Foram 42 anos muito bem vividos, que abarcaram os altos e baixos da vida nacional e, principalmente, as transformações do mercado automobilístico brasileiro. Após três gerações e mais de 8 milhões de unidades vendidas, o Gol vai sair de cena distante do conceito de carro popular do qual foi por muito tempo símbolo. Em sua trajetória, o compacto da Volkswagen não apenas substituiu o icônico Fusca, objetivo original do projeto da montadora, como superou o Uno, da Fiat, e o Chevette, da Chevrolet, na preferência dos brasileiros. Com as sucessivas inovações tecnológicas dos concorrentes e as mudanças na legislação automotiva, muitas delas motivadas por segurança, o modelo, contudo, acabou se tornando inadequado aos dias de hoje. Agora, prepara-se para se despedir do mercado.
Oriundo do projeto BX, de meados dos anos 1970, o Gol teve como inspiração o Scirocco europeu. Suas primeiras edições eram dotadas de motor refrigerado a ar, uma herança do barulhento Fusquinha. Depois do lançamento, em 1980, os propulsores foram adaptados e modificados para mitigar — aliás, sem muito sucesso — problemas sonoros, de vibração, desempenho e economia de combustível. Até que, em 1986, seriam substituídos pela geração AP, sigla para alta performance, que foi revolucionária e ajudou a sedimentar a marca na posição de protagonista em um nicho restrito a poucos fabricantes. O modelo só começaria a sentir o peso dos anos a partir de 2013, quando chegou uma nova geração de veículos, com o HB20, da Hyundai, o Onix, da Chevrolet, e o Etios, da Toyota.

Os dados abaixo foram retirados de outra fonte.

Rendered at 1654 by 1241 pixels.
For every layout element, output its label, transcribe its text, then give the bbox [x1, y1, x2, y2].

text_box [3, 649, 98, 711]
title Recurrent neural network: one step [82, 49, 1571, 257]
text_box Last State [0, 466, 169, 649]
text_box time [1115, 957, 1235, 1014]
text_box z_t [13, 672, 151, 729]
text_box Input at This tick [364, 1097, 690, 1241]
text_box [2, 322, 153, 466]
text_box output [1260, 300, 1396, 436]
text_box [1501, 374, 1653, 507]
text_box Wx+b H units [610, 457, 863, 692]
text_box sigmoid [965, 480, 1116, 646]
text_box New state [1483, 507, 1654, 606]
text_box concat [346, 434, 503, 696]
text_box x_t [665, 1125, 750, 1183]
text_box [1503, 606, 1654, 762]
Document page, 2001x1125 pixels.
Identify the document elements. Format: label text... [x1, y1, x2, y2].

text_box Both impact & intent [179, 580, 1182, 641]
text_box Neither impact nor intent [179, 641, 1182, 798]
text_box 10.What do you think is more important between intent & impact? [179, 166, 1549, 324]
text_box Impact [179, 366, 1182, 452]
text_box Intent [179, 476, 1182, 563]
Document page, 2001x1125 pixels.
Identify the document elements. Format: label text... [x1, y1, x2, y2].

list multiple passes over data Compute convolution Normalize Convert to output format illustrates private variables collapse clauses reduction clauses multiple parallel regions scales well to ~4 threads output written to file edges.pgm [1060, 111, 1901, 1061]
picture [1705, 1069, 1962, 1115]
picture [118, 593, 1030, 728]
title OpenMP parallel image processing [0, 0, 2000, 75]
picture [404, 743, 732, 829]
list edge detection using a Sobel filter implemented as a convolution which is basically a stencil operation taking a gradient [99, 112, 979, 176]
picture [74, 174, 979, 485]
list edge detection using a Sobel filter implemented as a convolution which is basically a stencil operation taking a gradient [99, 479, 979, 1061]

Historicamente, a prevalência do Gol não teve paralelo na indústria nacional. Sua popularidade sempre o credenciou como plataforma de lançamento de novas tecnologias. Em 1984, o Gol GT foi um dos primeiros carros do mercado com motor 1.8. Cinco anos mais tarde, o GTi debutaria a injeção eletrônica fabricada no país. No início dos anos 2000, o Gol TotalFlex passou a ser o primeiro veículo com motor flex, adaptado para rodar tanto com álcool quanto com gasolina. As inovações, porém, não foram suficientes para garantir ao carro a perenidade que a Volkswagen esperava.
O ciclo do Gol chegou ao fim por uma série de razões. Entre elas, destaca-se a incapacidade de modernizar o desenho antigo e mantê-lo competitivo do ponto de vista de produto, de atualização tecnológica e de custos. “Há um momento, então, que é preciso fazer a substituição, assim como ocorre em todos os outros modelos, que têm vida útil definida”, afirma Flavio Padovan, que já foi vice-presidente da Volkswagen e atualmente trabalha como analista da área. “Como se trata de uma marca forte, é muito provável que a Volks volte com ela em um novo produto e um novo segmento”, aposta Cassio Pagliarini, consultor da Bright Consulting.
Antes de tirar os pneus da estrada, o modelo ainda ganhou uma última encarnação — o Gol Last Edition, que será vendido apenas na cor vermelha e com detalhes em preto, é uma edição limitada a 1 000 unidades, das quais 650 serão destinadas ao mercado interno e 350 à América Latina. Uma delas, a de número 42, foi vendida por meio do leilão de um NFT (non-fungible token, na sigla em inglês) e atingiu o surpreendente valor de 154 000 reais. O canto do cisne do modelo teve direito ainda a uma barulhenta campanha publicitária de inspiração futebolística, estrelada por um jogador aposentado, o ex-centroavante Fred, e uma atleta em ascensão, a atacante Gio Queiroz. A metáfora não poderia ser mais coerente: assim como eles, o carro da Volks marcou um gol de placa na história da indústria automotiva brasileira.